After touching down, though, a more diplomatic Trump took over.
Trump stood stoically beside Elizabeth on the west terrace of Buckingham Palace to watch the Grenadier Guards, in their iconic red tunics and bearskin hats, give a royal salute. He placed his hand over his heart during a performance of the national anthem, inspected the guard of honor with Charles and dutifully followed her majesty back inside once the ceremony concluded.
By late Monday afternoon, Trump was mostly off Twitter and enjoying a customary cup of tea with Charles and his wife, Camilla, Duchess of Cornwall.
“London part of the trip is going really well. The queen and the entire Royal family have been fantastic. The relationship with the United Kingdom is very strong,” Trump wrote on Twitter in between his meetings and the state dinner at Buckingham Palace.
Though White House officials declined to say whether Trump was briefed on royal protocols ahead of the trip, Judi James, a prominent body language expert in the U.K., told the The Daily Telegraph that the president appeared to have studied up since his earlier U.K. trip in July.
“He looked as though he knew what he was doing much more. Last time, there was a degree of awkwardness. This time, he looked much more dignified,” James said.

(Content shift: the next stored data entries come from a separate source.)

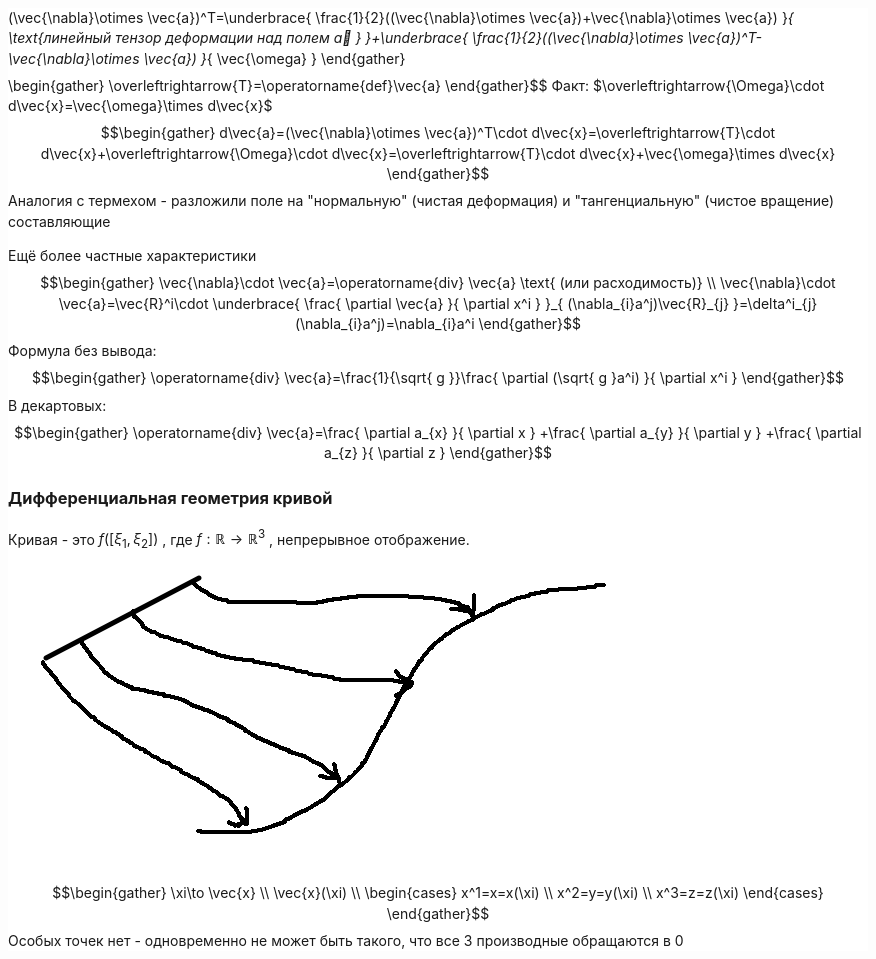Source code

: (\vec{\nabla}\otimes \vec{a})^T=\underbrace{ \frac{1}{2}((\vec{\nabla}\otimes \vec{a})+\vec{\nabla}\otimes \vec{a}) }_{ \text{линейный тензор деформации над полем  $\vec{a}$ } }+\underbrace{ \frac{1}{2}((\vec{\nabla}\otimes \vec{a})^T-\vec{\nabla}\otimes \vec{a}) }_{ \vec{\omega} }
\end{gather}$$
$$\begin{gather}
\overleftrightarrow{T}=\operatorname{def}\vec{a}
\end{gather}$$
Факт:  $\overleftrightarrow{\Omega}\cdot d\vec{x}=\vec{\omega}\times d\vec{x}$ 
$$\begin{gather}
d\vec{a}=(\vec{\nabla}\otimes \vec{a})^T\cdot d\vec{x}=\overleftrightarrow{T}\cdot d\vec{x}+\overleftrightarrow{\Omega}\cdot d\vec{x}=\overleftrightarrow{T}\cdot d\vec{x}+\vec{\omega}\times d\vec{x}
\end{gather}$$
Аналогия с термехом - разложили поле на "нормальную" (чистая деформация) и "тангенциальную" (чистое вращение) составляющие

Ещё более частные характеристики
$$\begin{gather}
\vec{\nabla}\cdot \vec{a}=\operatorname{div} \vec{a} \text{ (или расходимость)}   \\ 
\vec{\nabla}\cdot \vec{a}=\vec{R}^i\cdot \underbrace{ \frac{ \partial \vec{a} }{ \partial x^i }  }_{ (\nabla_{i}a^j)\vec{R}_{j}  }=\delta^i_{j}(\nabla_{i}a^j)=\nabla_{i}a^i
\end{gather}$$
Формула без вывода:
$$\begin{gather}
\operatorname{div} \vec{a}=\frac{1}{\sqrt{ g }}\frac{ \partial (\sqrt{ g }a^i) }{ \partial x^i } 
\end{gather}$$
В декартовых:
$$\begin{gather}
\operatorname{div} \vec{a}=\frac{ \partial a_{x} }{ \partial x } +\frac{ \partial a_{y} }{ \partial y } +\frac{ \partial a_{z} }{ \partial z } 
\end{gather}$$

### Дифференциальная геометрия кривой
Кривая - это  $f([\xi_{1},\xi_{2}])$ , где  $f: \mathbb{R}\to \mathbb{R}^3$ , непрерывное отображение.
<a> 
	<img src="https://github.com/FelPrim/bmstu/blob/master/obsidian%20stuff/attachments/Pasted%20image%2020250408160707.png" > 
</a>
$$\begin{gather}
\xi\to \vec{x}  \\ 
\vec{x}(\xi)  \\ 
\begin{cases}
x^1=x=x(\xi)  \\ 
x^2=y=y(\xi)  \\ 
x^3=z=z(\xi)
\end{cases}
\end{gather}$$
Особых точек нет - одновременно не может быть такого, что все 3 производные обращаются в 0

There are scores of arcane rules for interacting with British royals, said Angela Levin, a royal biographer.
“You never talk to the queen, you wait for her to talk to you first. You don’t go in front of her … and if she stops eating, you have to stop eating too,” she said.
“It’s actually quite daunting for any president, when you’re sitting at the banquet table near the queen and have six glasses in front of you and masses of cutlery,” Levin added, noting that protocol will play an important role when the Trumps accompany the queen on Wednesday to a D-Day anniversary ceremony in Portsmouth.
A senior White House official suggested that Trump’s adult children, who are along for the visit and attended the state banquet with their spouses, didn’t need etiquette lessons before interacting with the queen: “These are kids with impeccable etiquette to start with, so I wondered if that was even necessary.”
Ivanka Trump, a White House adviser, was the only other member of the first family visibly present during the welcome ceremony at Buckingham Palace. She and her husband, White House adviser Jared Kushner, stood on one of several balconies overlooking the queen’s private garden as the president greeted the queen. They were joined by U.S. Ambassador to the U.K. Woody Johnson, as national security adviser John Bolton peeked out of a large window to their right. Johnson is set to host a reception for the president, U.K. officials and members of the royal family at his residence Tuesday night.
Aides are more anxious about Tuesday’s joint news conference by Trump and May, according to an administration official. It’s these bilateral events, rather than the ceremonial gatherings, at which Trump tends to make news. Indeed, Trump has repeatedly sparked controversy during overseas news conferences.
The president sided with Russian President Vladimir Putin when he claimed during a joint appearance last summer that Kremlin operatives did not meddle in the 2016 presidential election. And at a news conference last month with Japanese Prime Minister Shinzo Abe, Trump said he agreed with North Korean leader Kim Jong Un’s criticism of Democratic presidential candidate Joe Biden.
Trump will also have a three-hour gap on Tuesday between his final bilateral event and his dinner at the ambassador’s home – a rest period that is likely to put White House aides and U.K. officials on edge.
On Monday, once his activities with members of the royal household had concluded, Trump fired off four tweets on a wide range of topics in a two-hour span of downtime.
“Haven’t seen any protests yet, but I’m sure the Fake News will be working hard to find them… Also, big Trade Deal is possible once U.K. gets rid of the shackles. Already starting to talk!” he wrote.
CORRECTION: A previous version of this story misspelled London Mayor Sadiq Khan’s name.